• **What needs to be done**:
Everything in the data below is left aside except the lines from the one containing "plant pot: present [571,180,656,285]" through the one containing "bowl: present [144,424,229,477]"; repeat those exactly.

Provided material section start

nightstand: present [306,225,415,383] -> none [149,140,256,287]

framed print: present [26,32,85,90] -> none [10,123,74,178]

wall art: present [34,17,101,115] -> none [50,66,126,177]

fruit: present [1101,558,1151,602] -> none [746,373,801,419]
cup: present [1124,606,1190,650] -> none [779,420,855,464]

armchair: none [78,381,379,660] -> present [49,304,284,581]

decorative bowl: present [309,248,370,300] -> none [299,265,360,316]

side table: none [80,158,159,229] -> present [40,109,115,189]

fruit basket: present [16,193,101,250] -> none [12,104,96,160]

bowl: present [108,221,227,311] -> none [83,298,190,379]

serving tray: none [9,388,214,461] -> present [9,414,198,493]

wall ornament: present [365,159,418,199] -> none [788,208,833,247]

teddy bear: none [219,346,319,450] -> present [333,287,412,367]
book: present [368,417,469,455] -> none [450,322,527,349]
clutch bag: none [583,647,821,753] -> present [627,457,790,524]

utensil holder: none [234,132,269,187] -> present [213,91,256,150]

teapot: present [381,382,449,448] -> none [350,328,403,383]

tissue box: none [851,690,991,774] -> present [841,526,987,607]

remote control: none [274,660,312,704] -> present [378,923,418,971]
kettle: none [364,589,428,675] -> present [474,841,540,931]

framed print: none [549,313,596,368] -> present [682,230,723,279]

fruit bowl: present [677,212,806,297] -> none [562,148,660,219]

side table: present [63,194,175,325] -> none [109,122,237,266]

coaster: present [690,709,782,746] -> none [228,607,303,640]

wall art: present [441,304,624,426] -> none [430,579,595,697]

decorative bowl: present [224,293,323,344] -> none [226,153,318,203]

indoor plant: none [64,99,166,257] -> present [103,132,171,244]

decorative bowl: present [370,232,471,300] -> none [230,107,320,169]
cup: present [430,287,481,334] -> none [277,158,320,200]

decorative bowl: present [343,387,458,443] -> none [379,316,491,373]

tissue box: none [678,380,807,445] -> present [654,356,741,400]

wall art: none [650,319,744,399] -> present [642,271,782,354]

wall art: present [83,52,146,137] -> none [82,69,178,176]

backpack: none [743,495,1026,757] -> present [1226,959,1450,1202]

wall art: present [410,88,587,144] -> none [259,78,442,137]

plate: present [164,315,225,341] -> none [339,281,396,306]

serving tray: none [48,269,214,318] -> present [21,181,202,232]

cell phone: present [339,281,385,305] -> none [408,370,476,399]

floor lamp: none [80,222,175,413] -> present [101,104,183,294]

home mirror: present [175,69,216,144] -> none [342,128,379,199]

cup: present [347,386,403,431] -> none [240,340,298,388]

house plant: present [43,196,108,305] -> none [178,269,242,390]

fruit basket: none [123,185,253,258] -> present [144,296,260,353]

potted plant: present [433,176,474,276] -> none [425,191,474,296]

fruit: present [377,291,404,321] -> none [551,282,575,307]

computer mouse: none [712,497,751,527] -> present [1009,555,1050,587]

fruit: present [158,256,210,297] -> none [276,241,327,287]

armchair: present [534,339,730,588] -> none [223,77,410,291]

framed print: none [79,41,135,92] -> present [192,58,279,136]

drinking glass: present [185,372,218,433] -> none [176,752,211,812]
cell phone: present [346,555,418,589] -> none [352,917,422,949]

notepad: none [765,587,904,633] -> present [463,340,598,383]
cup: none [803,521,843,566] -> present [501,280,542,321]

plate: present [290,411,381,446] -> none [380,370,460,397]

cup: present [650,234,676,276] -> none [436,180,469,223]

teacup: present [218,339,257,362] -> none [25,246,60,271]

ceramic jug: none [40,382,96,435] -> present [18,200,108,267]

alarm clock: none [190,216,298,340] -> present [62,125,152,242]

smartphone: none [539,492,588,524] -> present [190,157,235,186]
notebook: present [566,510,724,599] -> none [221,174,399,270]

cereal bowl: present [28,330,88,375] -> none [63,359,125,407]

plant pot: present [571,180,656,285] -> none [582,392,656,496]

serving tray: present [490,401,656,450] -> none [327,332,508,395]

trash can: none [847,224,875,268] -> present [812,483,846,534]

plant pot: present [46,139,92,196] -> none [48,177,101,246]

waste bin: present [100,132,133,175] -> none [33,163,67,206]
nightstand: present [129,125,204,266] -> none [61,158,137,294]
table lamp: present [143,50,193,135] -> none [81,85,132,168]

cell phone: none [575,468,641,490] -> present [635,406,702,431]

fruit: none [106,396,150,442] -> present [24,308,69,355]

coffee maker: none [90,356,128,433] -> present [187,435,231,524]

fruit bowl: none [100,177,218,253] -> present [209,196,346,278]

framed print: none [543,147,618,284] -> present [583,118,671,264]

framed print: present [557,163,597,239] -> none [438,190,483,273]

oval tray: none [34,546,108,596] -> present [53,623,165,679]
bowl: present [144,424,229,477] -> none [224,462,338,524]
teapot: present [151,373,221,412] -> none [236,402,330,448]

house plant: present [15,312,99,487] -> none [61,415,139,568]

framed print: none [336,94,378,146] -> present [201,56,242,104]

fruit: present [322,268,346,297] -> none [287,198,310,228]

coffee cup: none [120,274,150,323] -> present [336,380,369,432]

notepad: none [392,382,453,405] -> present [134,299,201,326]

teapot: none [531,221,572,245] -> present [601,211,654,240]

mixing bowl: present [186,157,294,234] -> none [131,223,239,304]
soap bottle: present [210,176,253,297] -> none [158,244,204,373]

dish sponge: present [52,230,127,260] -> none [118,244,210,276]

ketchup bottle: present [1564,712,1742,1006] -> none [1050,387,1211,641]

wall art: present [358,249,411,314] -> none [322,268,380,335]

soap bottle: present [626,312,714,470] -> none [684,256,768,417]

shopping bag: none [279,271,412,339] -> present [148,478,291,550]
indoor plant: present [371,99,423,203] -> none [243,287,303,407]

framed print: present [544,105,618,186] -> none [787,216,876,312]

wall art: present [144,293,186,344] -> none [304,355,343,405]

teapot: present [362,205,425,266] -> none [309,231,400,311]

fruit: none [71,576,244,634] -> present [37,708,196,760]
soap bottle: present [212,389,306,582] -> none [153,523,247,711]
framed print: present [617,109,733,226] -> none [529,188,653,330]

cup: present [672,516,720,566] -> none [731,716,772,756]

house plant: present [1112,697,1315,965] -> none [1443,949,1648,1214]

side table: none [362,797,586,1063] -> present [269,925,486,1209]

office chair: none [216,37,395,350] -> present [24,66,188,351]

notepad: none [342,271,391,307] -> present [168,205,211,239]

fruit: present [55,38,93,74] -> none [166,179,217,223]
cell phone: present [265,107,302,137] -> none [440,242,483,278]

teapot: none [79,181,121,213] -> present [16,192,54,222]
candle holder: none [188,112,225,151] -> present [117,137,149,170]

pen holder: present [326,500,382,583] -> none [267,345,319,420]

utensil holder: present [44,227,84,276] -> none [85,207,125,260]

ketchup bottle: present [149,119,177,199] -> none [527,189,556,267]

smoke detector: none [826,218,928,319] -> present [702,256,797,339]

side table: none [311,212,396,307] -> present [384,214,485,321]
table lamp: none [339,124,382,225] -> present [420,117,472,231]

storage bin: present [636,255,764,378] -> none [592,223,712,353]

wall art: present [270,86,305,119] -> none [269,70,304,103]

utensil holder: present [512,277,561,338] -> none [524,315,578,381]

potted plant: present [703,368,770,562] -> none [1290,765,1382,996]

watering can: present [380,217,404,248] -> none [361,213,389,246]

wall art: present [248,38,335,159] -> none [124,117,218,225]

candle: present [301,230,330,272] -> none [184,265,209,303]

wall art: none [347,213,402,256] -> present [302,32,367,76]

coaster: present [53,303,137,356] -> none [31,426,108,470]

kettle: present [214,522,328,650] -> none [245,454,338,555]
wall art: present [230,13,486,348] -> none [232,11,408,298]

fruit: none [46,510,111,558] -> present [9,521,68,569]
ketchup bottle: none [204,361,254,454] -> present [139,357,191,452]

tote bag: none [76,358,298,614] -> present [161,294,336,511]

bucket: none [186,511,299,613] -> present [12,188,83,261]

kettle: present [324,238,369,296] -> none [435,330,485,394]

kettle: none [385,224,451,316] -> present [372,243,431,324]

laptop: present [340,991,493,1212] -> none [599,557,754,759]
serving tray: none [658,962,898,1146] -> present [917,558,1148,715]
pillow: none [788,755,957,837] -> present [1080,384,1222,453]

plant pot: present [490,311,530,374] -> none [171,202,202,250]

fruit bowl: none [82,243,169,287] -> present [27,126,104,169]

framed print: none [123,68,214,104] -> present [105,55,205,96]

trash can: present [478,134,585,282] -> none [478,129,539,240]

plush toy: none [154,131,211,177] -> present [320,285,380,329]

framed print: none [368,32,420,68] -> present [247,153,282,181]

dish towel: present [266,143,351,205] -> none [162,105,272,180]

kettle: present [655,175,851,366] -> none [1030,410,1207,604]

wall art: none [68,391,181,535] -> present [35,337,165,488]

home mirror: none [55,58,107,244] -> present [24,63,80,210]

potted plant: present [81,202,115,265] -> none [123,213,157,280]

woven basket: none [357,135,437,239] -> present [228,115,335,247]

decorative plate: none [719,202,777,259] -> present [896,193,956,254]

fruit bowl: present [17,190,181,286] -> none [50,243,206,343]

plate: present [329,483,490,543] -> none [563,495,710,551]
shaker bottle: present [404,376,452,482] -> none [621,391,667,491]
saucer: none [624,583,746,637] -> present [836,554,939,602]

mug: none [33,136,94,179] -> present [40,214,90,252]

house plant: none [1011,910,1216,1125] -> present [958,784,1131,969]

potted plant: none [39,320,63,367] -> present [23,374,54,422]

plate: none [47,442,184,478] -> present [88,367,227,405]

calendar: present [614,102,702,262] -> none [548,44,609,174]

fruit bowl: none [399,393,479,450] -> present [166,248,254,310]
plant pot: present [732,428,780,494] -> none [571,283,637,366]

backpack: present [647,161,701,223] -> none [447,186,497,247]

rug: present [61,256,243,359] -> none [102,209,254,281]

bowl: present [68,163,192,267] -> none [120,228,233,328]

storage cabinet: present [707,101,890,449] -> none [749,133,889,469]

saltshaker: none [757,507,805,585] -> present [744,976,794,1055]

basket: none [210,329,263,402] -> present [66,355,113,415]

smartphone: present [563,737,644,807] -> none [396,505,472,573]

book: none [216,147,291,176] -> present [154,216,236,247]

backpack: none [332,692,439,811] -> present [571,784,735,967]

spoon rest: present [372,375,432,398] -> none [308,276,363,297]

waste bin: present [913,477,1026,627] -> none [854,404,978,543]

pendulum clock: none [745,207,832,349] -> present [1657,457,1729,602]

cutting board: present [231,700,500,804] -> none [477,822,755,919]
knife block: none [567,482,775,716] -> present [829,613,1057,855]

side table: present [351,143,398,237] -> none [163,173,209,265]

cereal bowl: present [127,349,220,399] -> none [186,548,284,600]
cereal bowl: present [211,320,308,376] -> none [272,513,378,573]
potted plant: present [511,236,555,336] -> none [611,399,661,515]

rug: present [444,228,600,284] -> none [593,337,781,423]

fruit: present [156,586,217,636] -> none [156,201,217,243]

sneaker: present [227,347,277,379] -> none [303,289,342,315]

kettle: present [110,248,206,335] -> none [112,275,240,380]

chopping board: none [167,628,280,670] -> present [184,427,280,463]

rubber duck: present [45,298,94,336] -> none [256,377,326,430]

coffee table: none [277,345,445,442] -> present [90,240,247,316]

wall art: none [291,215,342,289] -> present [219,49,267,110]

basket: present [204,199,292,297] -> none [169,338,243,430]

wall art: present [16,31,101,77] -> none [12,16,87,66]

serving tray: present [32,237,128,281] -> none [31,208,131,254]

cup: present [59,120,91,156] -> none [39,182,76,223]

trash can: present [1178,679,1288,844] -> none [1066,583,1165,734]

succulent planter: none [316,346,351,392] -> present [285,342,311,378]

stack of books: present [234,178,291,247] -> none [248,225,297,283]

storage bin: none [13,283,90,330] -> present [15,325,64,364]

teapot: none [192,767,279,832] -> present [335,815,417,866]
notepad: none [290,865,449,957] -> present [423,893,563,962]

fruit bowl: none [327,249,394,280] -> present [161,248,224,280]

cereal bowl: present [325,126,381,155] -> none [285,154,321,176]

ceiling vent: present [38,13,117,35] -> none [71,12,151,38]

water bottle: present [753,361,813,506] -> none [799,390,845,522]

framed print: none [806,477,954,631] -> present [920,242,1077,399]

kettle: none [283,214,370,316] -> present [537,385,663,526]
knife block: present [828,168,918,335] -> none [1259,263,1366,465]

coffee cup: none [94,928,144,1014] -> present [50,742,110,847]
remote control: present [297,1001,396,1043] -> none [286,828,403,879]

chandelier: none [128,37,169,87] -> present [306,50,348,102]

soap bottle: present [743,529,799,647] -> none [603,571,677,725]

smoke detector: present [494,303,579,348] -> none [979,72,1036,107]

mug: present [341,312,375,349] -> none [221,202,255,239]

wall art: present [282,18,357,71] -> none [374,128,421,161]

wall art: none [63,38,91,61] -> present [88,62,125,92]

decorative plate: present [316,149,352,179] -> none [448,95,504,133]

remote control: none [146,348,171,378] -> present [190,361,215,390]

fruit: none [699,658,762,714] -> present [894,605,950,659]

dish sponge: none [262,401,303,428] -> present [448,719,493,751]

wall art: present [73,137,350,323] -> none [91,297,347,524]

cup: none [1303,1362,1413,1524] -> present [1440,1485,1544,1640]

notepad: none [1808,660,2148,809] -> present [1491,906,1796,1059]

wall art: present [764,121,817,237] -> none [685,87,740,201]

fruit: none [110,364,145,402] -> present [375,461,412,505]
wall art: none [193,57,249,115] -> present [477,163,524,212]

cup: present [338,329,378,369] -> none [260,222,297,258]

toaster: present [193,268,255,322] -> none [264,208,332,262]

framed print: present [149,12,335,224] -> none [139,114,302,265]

Provided material section end

• **Exercise output**:
plant pot: present [571,180,656,285] -> none [582,392,656,496]

serving tray: present [490,401,656,450] -> none [327,332,508,395]

trash can: none [847,224,875,268] -> present [812,483,846,534]

plant pot: present [46,139,92,196] -> none [48,177,101,246]

waste bin: present [100,132,133,175] -> none [33,163,67,206]
nightstand: present [129,125,204,266] -> none [61,158,137,294]
table lamp: present [143,50,193,135] -> none [81,85,132,168]

cell phone: none [575,468,641,490] -> present [635,406,702,431]

fruit: none [106,396,150,442] -> present [24,308,69,355]

coffee maker: none [90,356,128,433] -> present [187,435,231,524]

fruit bowl: none [100,177,218,253] -> present [209,196,346,278]

framed print: none [543,147,618,284] -> present [583,118,671,264]

framed print: present [557,163,597,239] -> none [438,190,483,273]

oval tray: none [34,546,108,596] -> present [53,623,165,679]
bowl: present [144,424,229,477] -> none [224,462,338,524]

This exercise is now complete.